**WORK INSTRUCTIONS**
Pull out the entries below word for word, starting at their first line and ending with the line that contains "26: (292, 254)". Leave the pictures out of your answer.

**SUPPLIED RECORDS**
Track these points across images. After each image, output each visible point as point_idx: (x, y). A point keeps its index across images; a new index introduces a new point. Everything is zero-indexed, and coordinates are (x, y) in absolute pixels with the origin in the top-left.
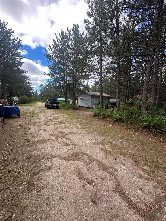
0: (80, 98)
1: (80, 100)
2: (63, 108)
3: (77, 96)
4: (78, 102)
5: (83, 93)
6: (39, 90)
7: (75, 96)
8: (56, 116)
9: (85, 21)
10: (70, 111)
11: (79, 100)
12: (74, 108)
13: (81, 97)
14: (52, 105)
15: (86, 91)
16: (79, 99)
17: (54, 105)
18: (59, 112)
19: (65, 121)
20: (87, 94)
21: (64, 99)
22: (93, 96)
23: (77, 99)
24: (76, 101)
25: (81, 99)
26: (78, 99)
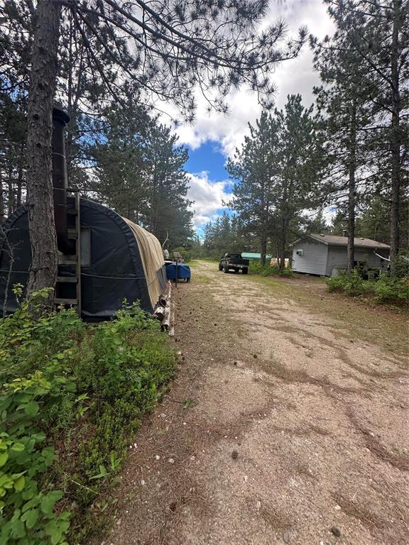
0: (298, 253)
1: (297, 256)
2: (257, 273)
3: (288, 248)
4: (291, 260)
5: (305, 239)
6: (204, 235)
7: (286, 247)
8: (248, 286)
9: (316, 91)
10: (272, 279)
11: (295, 256)
12: (282, 273)
13: (299, 250)
14: (235, 265)
15: (315, 236)
16: (295, 254)
17: (239, 266)
18: (250, 280)
19: (265, 294)
20: (316, 242)
21: (258, 256)
22: (333, 248)
23: (289, 255)
24: (287, 260)
25: (300, 255)
26: (292, 254)
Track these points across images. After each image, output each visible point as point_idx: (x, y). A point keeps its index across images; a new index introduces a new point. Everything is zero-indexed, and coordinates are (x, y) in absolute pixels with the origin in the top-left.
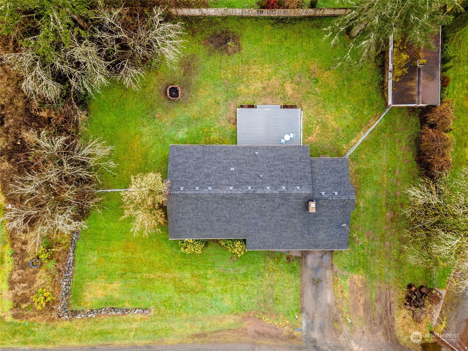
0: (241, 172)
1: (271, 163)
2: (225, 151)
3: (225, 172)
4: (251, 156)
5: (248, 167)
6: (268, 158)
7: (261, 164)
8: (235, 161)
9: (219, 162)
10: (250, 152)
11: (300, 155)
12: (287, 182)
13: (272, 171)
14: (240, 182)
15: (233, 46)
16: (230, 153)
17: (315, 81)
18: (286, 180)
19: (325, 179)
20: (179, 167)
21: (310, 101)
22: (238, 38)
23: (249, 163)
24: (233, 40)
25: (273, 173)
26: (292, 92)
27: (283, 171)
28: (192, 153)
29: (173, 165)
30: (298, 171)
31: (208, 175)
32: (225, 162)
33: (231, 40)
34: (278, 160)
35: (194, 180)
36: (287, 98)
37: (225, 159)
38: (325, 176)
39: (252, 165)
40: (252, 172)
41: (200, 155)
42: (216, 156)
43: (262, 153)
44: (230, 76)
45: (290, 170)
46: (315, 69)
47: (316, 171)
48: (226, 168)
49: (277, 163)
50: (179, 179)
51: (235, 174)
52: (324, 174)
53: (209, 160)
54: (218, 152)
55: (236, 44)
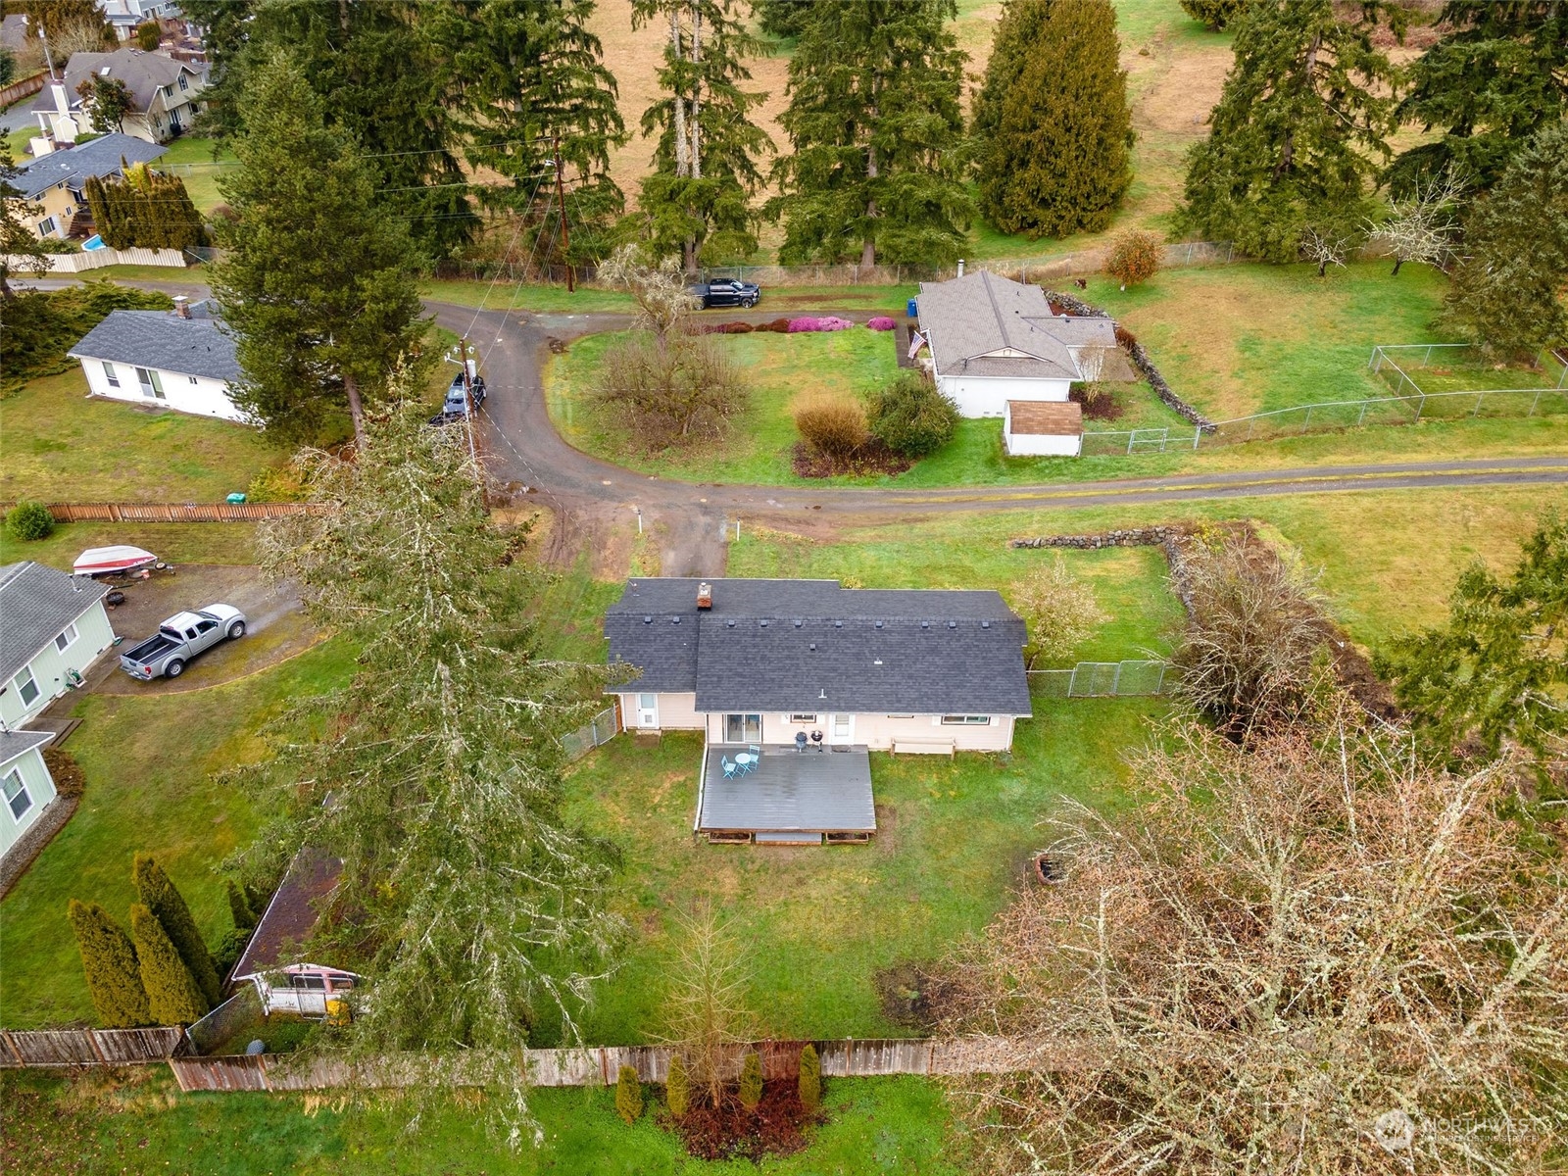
0: (858, 656)
1: (791, 673)
2: (899, 701)
3: (894, 656)
4: (837, 690)
5: (843, 667)
6: (796, 686)
7: (813, 673)
8: (873, 680)
9: (910, 677)
10: (839, 698)
11: (719, 690)
12: (754, 636)
13: (788, 657)
14: (860, 636)
15: (902, 988)
16: (886, 695)
17: (650, 901)
18: (758, 639)
19: (667, 650)
20: (1000, 668)
21: (669, 854)
22: (886, 1010)
23: (841, 674)
24: (900, 1004)
25: (786, 653)
26: (720, 875)
27: (763, 658)
28: (976, 697)
29: (1015, 672)
30: (728, 658)
31: (934, 651)
32: (897, 678)
33: (909, 1006)
34: (773, 680)
35: (962, 642)
36: (736, 863)
37: (898, 684)
38: (666, 654)
39: (834, 670)
40: (834, 656)
41: (957, 693)
42: (919, 690)
43: (810, 697)
44: (903, 911)
45: (746, 659)
46: (647, 929)
47: (684, 666)
48: (891, 665)
49: (773, 675)
50: (994, 645)
51: (872, 652)
52: (667, 659)
53: (934, 683)
54: (914, 700)
55: (891, 995)
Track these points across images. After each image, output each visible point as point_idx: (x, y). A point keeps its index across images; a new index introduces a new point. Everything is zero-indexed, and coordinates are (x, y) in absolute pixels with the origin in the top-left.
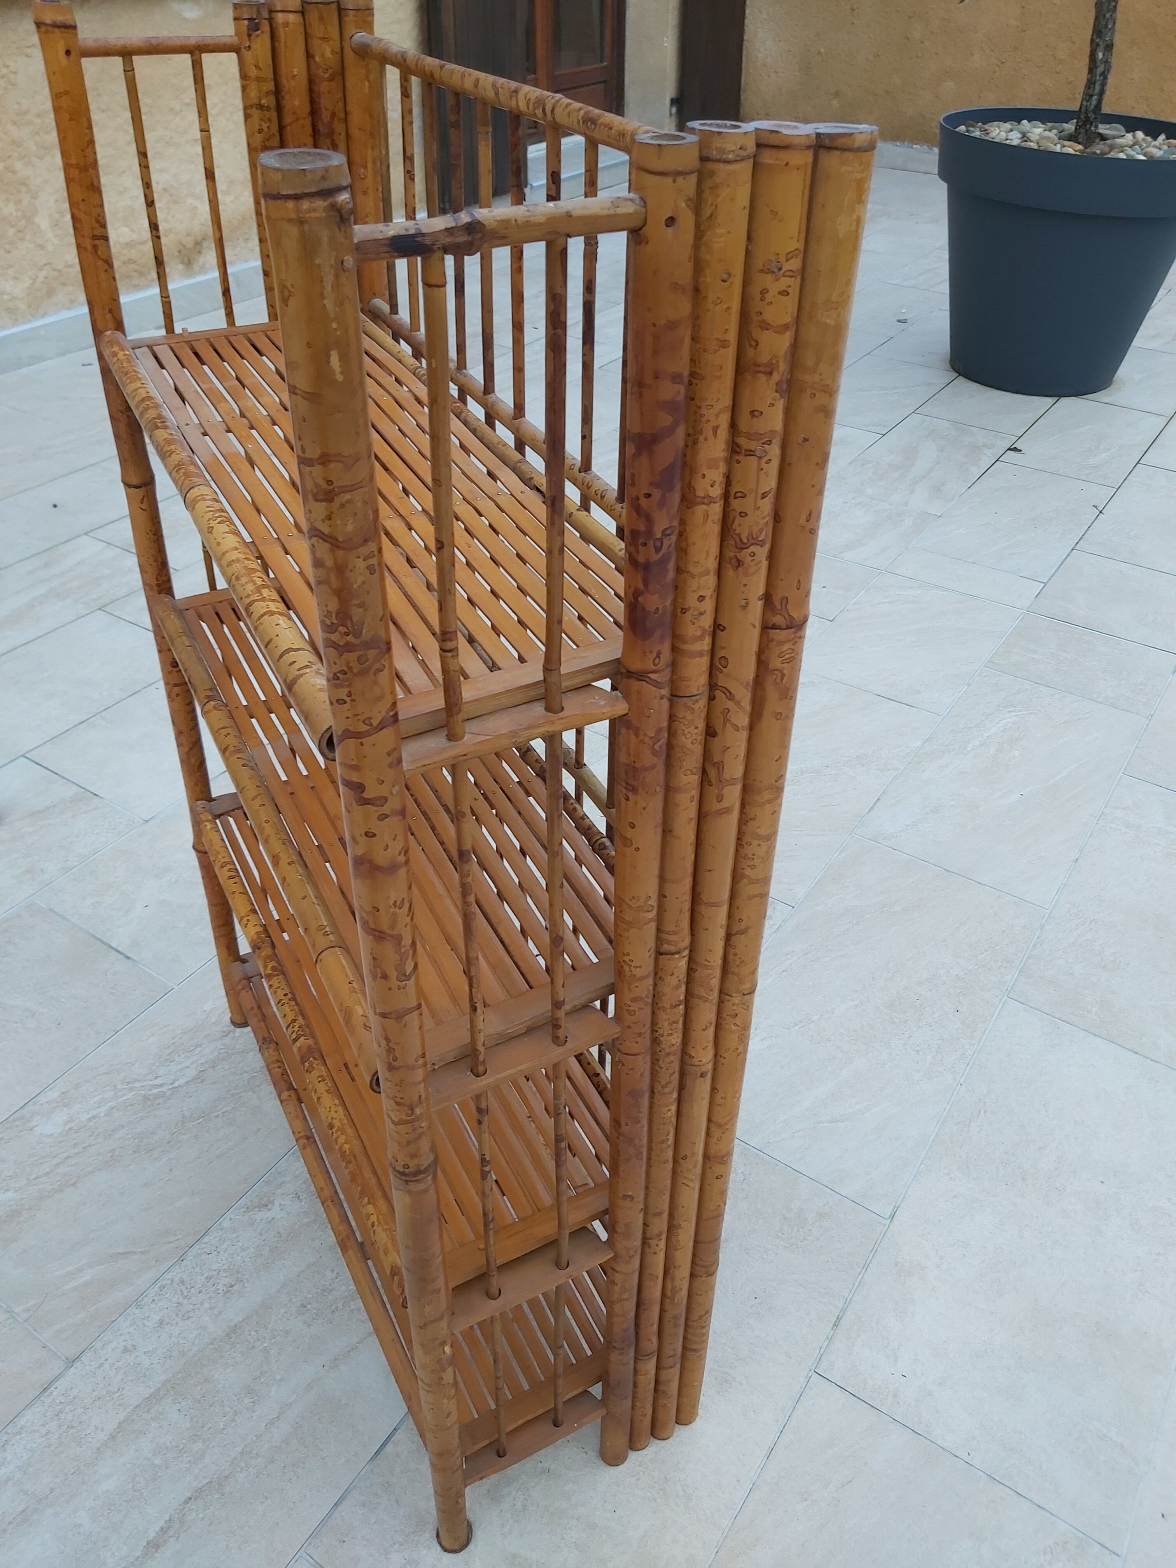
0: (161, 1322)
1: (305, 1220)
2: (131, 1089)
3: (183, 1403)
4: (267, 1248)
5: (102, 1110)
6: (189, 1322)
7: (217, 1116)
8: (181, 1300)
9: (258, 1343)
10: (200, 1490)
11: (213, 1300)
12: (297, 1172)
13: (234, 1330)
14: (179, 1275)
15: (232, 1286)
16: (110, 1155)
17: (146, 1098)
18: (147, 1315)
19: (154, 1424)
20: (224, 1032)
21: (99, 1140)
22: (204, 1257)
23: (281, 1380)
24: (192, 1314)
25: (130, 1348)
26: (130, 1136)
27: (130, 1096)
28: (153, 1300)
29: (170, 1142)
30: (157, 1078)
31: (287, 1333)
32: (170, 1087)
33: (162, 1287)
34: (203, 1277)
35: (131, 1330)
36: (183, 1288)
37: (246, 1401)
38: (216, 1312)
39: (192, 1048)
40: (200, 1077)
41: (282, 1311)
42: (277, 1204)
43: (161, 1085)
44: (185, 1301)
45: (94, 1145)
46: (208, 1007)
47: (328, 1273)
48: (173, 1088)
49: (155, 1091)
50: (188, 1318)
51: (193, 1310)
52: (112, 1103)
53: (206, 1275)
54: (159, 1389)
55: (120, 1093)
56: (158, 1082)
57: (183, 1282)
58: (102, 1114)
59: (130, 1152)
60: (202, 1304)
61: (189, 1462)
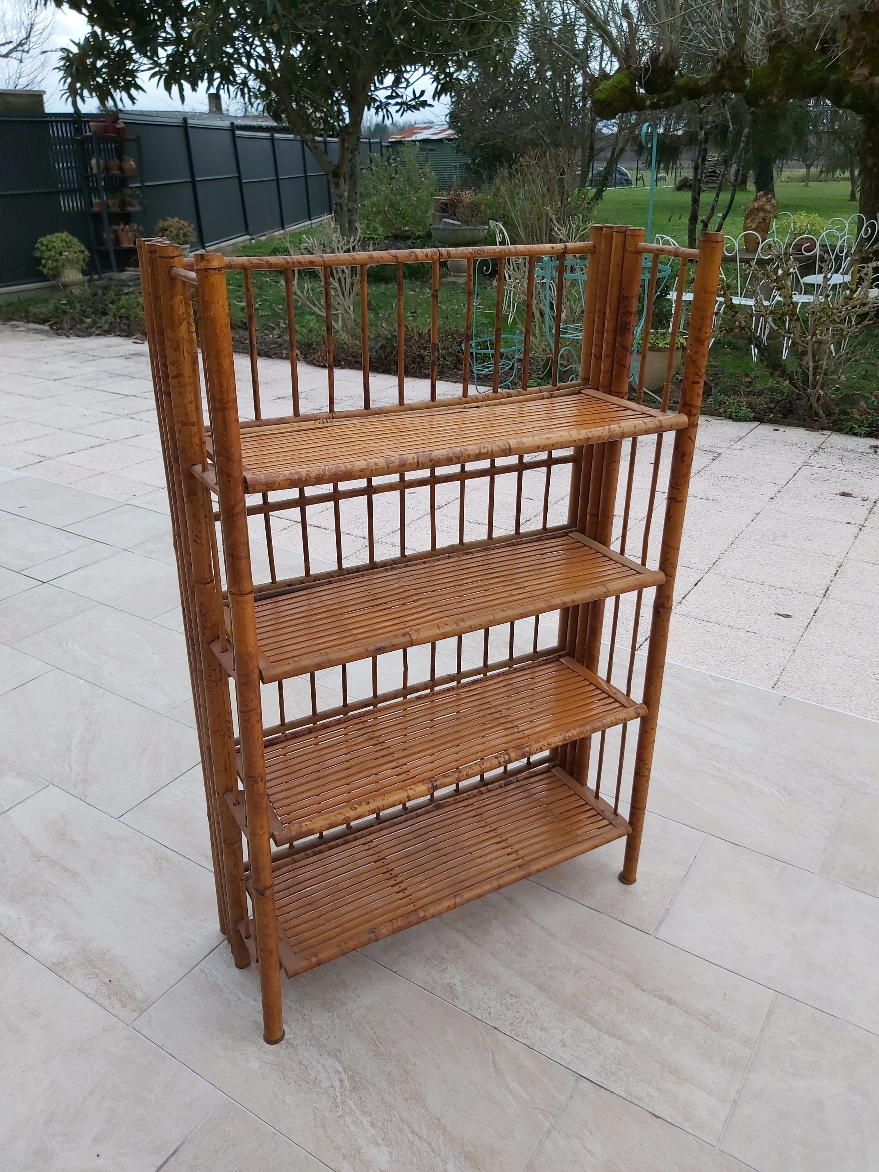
0: (542, 1029)
1: (461, 963)
2: (343, 1103)
3: (591, 1005)
4: (483, 980)
5: (364, 1119)
6: (539, 1014)
7: (375, 1033)
8: (525, 1021)
9: (547, 974)
10: (637, 986)
11: (523, 1003)
12: (425, 973)
13: (540, 988)
14: (507, 1027)
15: (512, 995)
16: (410, 1101)
17: (354, 1089)
18: (537, 1039)
19: (607, 1018)
20: (287, 1047)
21: (396, 1114)
22: (492, 1015)
23: (567, 958)
24: (534, 1013)
25: (562, 1043)
26: (392, 1090)
27: (351, 1103)
28: (527, 1038)
29: (398, 1060)
30: (332, 1086)
31: (538, 960)
32: (343, 1073)
33: (518, 1035)
34: (507, 1012)
35: (549, 1046)
36: (516, 1022)
37: (582, 973)
38: (530, 1000)
39: (303, 1066)
40: (336, 1055)
41: (524, 965)
42: (450, 981)
43: (341, 1081)
44: (525, 1019)
45: (400, 1116)
46: (255, 1065)
47: (497, 946)
48: (344, 1071)
49: (347, 1083)
50: (537, 1015)
51: (531, 1013)
52: (358, 1114)
53: (506, 1011)
54: (585, 1020)
55: (347, 1111)
56: (337, 1084)
57: (512, 1024)
58: (369, 1118)
59: (408, 1086)
60: (526, 1009)
61: (623, 994)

**WRITTEN RESPONSE**
Track these points across images. After each image, output each visible point as point_idx: (x, y). A point keeps its index across images; a new index introduces a new point. Everything is zero-indexed, and coordinates are (x, y) in absolute pixels with the origin in the top-left.
0: (80, 98)
1: (80, 100)
2: (63, 108)
3: (77, 96)
4: (78, 102)
5: (83, 93)
6: (39, 90)
7: (75, 96)
8: (56, 116)
9: (85, 21)
10: (70, 111)
11: (79, 100)
12: (74, 108)
13: (81, 97)
14: (52, 105)
15: (86, 91)
16: (79, 99)
17: (54, 105)
18: (59, 112)
19: (65, 121)
20: (87, 94)
21: (64, 99)
22: (93, 96)
23: (77, 99)
24: (76, 101)
25: (81, 99)
26: (78, 99)
0: (298, 253)
1: (297, 256)
2: (257, 273)
3: (288, 248)
4: (291, 260)
5: (305, 239)
6: (204, 235)
7: (286, 247)
8: (248, 286)
9: (316, 91)
10: (272, 279)
11: (295, 256)
12: (282, 273)
13: (299, 250)
14: (235, 265)
15: (315, 236)
16: (295, 254)
17: (239, 266)
18: (250, 280)
19: (265, 294)
20: (316, 242)
21: (258, 256)
22: (333, 248)
23: (289, 255)
24: (287, 260)
25: (300, 255)
26: (292, 254)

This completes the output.